The Robert Wood Johnson Foundation did a study in which they found that West Virginia had the highest per capita of diabetics of any state in the U.S. This, of course, is no surprise due to the rates of obesity within the state.
Adult Obesity in West Virginia New Data
Current adult obesity rate (2016) 37.7%
Rank among states (2016) 1/51
Obesity rate by age (2016) 18-25 26.0% 26-44 38.2% 45-64 44.7% 65+ 32.4%
Obesity rate by race (2016) White 36.0% Black 44.6% Latino 37.7%
Obesity rate by gender (2012) Men 34.5% Women 33.1%
My Dad, before his death, was both overweight and a Type 2 diabetic. Prior to his open heart surgery, I took on the task of trying to reign in his diet (unsuccessfully). We were instructed by his physicians to limit his salt and sugar intake. I learned quickly that items low in sugar oftentimes would be high in sodium (and vice versa). It is how we are trained (at least in WV) to consider a dish flavorful – whether it is sweet or if it has been salted.
You think to yourself – well, gosh darnit, there ARE healthy alternatives out there, even in West Virginia!
Well, there are – but are they (quite literally) within your reach?

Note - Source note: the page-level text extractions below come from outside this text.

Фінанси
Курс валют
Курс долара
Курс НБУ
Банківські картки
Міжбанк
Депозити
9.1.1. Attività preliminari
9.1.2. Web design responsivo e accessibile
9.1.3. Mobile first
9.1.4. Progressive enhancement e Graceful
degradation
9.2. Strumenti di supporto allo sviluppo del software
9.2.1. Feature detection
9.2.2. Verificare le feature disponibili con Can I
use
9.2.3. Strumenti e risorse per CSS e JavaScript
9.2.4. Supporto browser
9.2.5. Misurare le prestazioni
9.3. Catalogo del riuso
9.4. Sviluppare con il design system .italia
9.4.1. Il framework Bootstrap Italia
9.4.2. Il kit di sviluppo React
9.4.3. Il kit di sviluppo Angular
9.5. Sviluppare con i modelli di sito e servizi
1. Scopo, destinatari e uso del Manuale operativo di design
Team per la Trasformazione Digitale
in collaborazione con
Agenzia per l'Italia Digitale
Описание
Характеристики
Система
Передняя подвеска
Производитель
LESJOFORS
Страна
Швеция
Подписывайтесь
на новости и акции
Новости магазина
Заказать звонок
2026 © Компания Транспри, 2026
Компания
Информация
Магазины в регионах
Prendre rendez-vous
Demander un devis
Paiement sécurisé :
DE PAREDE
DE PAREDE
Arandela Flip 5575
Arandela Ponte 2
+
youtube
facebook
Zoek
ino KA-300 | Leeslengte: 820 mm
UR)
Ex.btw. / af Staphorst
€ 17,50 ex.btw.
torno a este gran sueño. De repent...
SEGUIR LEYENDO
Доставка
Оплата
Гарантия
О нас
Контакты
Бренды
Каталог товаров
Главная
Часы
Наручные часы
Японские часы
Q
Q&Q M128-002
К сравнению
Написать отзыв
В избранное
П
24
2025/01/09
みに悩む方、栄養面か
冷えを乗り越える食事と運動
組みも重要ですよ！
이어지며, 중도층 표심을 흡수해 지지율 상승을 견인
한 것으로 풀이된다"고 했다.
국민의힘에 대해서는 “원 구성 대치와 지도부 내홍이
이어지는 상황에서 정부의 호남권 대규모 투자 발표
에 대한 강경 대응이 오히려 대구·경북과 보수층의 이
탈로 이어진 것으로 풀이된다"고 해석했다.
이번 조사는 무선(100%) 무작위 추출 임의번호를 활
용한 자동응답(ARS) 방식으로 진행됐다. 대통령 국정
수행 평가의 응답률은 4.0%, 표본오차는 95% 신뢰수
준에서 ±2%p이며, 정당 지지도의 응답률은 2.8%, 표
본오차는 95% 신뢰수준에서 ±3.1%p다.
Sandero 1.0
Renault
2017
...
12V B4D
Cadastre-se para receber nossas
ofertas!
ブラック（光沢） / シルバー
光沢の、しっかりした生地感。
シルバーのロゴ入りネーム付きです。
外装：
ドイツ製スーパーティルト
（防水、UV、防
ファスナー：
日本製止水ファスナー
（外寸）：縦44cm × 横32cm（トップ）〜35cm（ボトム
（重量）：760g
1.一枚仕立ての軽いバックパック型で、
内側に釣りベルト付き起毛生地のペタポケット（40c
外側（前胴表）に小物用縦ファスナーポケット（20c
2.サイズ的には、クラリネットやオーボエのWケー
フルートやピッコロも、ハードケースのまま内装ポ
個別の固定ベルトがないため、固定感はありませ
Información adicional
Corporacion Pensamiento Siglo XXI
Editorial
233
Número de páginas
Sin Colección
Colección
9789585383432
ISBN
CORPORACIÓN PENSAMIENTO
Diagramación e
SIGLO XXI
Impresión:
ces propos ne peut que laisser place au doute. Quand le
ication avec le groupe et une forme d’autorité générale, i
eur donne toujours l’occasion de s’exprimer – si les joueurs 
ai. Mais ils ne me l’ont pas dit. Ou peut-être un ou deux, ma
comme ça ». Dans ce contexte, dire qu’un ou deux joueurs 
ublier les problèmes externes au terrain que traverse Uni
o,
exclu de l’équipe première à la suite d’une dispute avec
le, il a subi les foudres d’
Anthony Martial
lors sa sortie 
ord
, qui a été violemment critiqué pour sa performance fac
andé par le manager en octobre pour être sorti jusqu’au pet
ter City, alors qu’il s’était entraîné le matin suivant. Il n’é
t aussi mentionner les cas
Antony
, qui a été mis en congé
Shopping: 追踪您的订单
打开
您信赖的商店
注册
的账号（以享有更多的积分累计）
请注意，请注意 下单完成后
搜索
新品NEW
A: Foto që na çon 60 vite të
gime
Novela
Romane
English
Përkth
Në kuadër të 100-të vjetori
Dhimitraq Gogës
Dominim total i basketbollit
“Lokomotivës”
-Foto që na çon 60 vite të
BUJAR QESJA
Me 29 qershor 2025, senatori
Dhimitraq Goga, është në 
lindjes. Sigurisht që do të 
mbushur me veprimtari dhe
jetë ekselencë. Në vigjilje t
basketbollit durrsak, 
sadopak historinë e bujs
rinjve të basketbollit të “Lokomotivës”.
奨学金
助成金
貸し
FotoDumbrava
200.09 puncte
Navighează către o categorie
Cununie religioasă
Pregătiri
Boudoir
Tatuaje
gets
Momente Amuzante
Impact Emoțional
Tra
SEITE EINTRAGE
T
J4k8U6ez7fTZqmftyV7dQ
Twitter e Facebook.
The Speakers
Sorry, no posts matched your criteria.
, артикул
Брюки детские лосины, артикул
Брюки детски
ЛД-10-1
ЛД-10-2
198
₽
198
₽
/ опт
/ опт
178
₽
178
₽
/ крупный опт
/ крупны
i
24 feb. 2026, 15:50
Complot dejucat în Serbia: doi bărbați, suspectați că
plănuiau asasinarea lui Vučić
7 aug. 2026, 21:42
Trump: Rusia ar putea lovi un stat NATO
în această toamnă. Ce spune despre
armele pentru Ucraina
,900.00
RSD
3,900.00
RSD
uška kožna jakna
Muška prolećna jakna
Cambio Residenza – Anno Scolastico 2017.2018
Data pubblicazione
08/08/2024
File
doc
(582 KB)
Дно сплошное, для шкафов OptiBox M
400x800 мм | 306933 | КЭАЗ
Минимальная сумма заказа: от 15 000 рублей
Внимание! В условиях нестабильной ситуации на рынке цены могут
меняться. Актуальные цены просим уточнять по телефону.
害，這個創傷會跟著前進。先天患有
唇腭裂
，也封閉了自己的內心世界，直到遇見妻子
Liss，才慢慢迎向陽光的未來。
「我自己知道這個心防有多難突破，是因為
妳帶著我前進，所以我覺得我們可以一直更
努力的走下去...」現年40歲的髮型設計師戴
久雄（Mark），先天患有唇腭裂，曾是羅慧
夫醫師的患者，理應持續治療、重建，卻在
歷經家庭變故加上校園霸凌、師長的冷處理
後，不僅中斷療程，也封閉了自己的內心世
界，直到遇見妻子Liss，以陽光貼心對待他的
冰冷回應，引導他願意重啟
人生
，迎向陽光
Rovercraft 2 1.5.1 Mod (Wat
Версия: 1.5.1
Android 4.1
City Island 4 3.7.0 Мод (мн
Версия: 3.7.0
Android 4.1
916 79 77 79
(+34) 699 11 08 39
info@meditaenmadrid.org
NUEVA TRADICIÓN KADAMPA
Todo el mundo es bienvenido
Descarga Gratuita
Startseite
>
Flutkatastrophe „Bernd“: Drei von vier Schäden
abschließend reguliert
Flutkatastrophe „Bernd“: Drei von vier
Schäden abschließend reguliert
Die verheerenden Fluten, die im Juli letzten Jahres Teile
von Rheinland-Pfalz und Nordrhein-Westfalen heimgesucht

Today, I encouraged my coworkers to bring in their favorite sugar-free or reduced sugar goodies. This is to show others that low sugar can actually taste good. I decided to make peanut butter cookies. The recipe called for Sugar Free Cake Mix. I went to the local Walmart (because, quite frankly, it is the “only” place to shop on the WV side of the Ohio River in our area). Making my way through the baking supplies, I struggled finding a sugar-free cake mix. Then I found it, on the very bottom shelf, and only one flavor (thankfully, it was one I could use). ((Side Note: Thank You Pillsbury for making a sugar-free option!))
I thought to myself, if someone was making the cake, as intended, would there be a sugar-free frosting? Why yes, there is. Only, it was on the very tip-top shelf. The only frosting and the only cake mix options on either extreme of the shelving unit. I wanted to look at the frosting nutritional values and had to stand on the bottom shelf just to reach it.
Seriously? Could they not at least have the only option for sugar-free cake next to the only option for sugar-free frosting? AND – with all of the people who are wheelchair-dependant due to obesity-related knee, leg and back issues – you would think you would put those two items at mid-shelf level so they could reach them unassisted.
This is but one VERY SMALL example of how the deck is stacked against people in the states with (in addition to high obesity and diabetes levels) significant poverty levels. Being obese, being Type 2 because of being obese – there is a lot of money to be made in the medical field because of one or both of those issues. I do not think that making healthy choices “unreachable” is a coincidence, but I am no expert.
And before you call down to me from your high horse – I know that veggies, fruits, and lean meats are your better options. But, when dealing with people who insist on sweet goodies (as was the case with my Dad), this aisle is one that you will walk down. At least in the beginning, to entice them to the lighter side.